**Given problem**
Reproduce the forum post about a starter coffee setup word for word, in full.

**Passage**
******************************

# Advice on starter setup



## Drc (Jan 21, 2014)

Following on from my post in the introductions forum I have a few questions around the starter setup I want to get together. While I've checked out lots from the forum and run through search I haven't quite found answers to all of these and hoped I could ask for eminent advice from you all.

Quick recap:

Love coffee but previously have always just slung rubbish instant in a cup. I was recently given a handle down kenwood espresso machine which has opened up a fascination with the process I now want to develop. I'm expecting to make 2-4 drinks a day with more at the weekends split between espresso and Americanos for me and latte / cappacino for the better half.

inital plans are to buy a used gaggia classic for something nearish 100, get a decent second half grind that will last through to at least the next machine upgrade which is likely to be 6-12 mths off and prob having 600-1k available for that one.

******************************

Saved entries

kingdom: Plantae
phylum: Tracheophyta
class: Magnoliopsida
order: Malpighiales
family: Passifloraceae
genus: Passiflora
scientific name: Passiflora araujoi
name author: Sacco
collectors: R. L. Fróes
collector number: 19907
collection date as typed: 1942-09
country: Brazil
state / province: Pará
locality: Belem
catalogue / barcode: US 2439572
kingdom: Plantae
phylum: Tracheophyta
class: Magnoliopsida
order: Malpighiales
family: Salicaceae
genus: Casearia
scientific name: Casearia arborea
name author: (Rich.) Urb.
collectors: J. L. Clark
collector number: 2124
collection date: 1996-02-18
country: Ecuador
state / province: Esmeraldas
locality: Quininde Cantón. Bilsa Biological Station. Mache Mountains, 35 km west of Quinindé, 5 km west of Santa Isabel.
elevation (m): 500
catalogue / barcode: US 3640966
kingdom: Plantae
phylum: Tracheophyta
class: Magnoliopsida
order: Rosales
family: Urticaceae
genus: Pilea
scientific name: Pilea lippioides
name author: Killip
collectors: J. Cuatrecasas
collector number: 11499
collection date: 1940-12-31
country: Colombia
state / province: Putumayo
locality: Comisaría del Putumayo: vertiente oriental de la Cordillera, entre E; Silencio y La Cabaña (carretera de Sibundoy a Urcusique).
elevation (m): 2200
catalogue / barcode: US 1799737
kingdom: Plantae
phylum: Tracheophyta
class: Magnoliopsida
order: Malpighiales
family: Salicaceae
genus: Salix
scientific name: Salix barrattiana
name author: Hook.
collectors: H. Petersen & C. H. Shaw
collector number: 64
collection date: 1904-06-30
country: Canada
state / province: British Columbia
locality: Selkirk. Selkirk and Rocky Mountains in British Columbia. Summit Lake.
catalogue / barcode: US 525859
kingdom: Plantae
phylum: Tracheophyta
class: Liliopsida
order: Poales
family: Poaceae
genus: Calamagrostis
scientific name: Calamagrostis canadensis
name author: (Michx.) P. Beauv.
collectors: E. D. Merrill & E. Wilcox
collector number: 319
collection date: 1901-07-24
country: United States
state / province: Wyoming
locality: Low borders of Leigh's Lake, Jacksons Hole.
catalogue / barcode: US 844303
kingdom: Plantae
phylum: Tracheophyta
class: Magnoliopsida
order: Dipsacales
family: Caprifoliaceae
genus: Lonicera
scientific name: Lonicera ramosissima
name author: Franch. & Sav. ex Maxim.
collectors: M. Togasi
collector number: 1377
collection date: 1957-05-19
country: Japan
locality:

******************************

**Answer to this problem**
# Advice on starter setup



## Drc (Jan 21, 2014)

Following on from my post in the introductions forum I have a few questions around the starter setup I want to get together. While I've checked out lots from the forum and run through search I haven't quite found answers to all of these and hoped I could ask for eminent advice from you all.

Quick recap:

Love coffee but previously have always just slung rubbish instant in a cup. I was recently given a handle down kenwood espresso machine which has opened up a fascination with the process I now want to develop. I'm expecting to make 2-4 drinks a day with more at the weekends split between espresso and Americanos for me and latte / cappacino for the better half.

inital plans are to buy a used gaggia classic for something nearish 100, get a decent second half grind that will last through to at least the next machine upgrade which is likely to be 6-12 mths off and prob having 600-1k available for that one.